Though the majority of PQ supporters support the proposed new Charter, support among Francophones has dropped dramatically in a very short time. On 23-24 August, a poll found 57 per cent of Québeckers thought the Québec Charter of Values was a good idea.  In a new poll conducted by Léger Marketing on 23-24 September, the support had dropped to 43% (49% of Francophones in general and 55% on the island of Montreal) and 42% were opposed. Msgr. Pierre-Andre Fournier, head of the Assembly of Quebec Catholic Bishops, criticized this provision of the Charter and warned that it could have unintended detrimental consequences, creating ghettos and isolating Muslim women in their homes. The Charter had to respect religion, not define it as an enemy in the halls of the state. On Monday, Prime Minister Stephen Harper criticized Québec’s controversial proposed Charter and suggested that it would not survive a court challenge.

 

Against this opposition to wearing ostentatious religious symbols (but not small crosses but definitely small kippas), Québec lost 45,400 jobs since the beginning of the year while the ROC gained 146,400 jobs, lost $1 billion in anticipated revenues preventing the achievement of a balanced budget, buried a report on the future bankruptcy of the Québec pension plan, witnessed dried up investments for developing natural resources in the province. Ontario used the occasion to attract brains away from Québec by advertising that Ontario does not care what is on your head, only what is in it.

Conclusion

The dominant values of Québec do indeed uphold pluralism, democracy and egalitarian values. But the exclusion of the wearing of ostentatious religious symbols does not.
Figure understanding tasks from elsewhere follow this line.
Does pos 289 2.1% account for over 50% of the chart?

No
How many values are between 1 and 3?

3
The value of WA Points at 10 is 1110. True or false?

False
It is an appeal to the fears of pure laine francophones that they will become a minority in their own society, a fear without any empirical foundation and, in any case, not really addressed in the proposed Charter. The Charter has been opposed by a cross section of federal politicians – Employment Minister Jason Kenney who has echoed Stephen Harper`s vow to challenge the charter in the courts, New Democrat Leader Tom Mulcair, who has dubbed the proposed charter as an appeal to “base politics” and as fostering “state-sanctioned discrimination”, and Liberal Leader Justin Trudeau who accused Marois of playing “divisive identity politics”.  The political foundation for the charter is a populist appeal not based on history or any empirical evidence that it will address any real problems. It is riven with inconsistency. It is also strongly opposed by sovereignists like Gérard Bouchasrd who are champions of a civic nation of Québec; he saw only harm and divisiveness emerging from the Charter. When a Québec mother objects to having her child taken care of by a woman wearing a hijab, the problem is not in the woman wearing the hijab but in that Québec woman. When a patient in an American hospital objects to a black doctor taking care of him or a patient in a Canadian hospital objects to a Sikh doctor offering medical care or a Jewish man on a gurney in an Israeli hospital in the film Attack objects to a Palestinian doctor offering emergency services, the fault is in the objector not in the one offering neutral and professional services.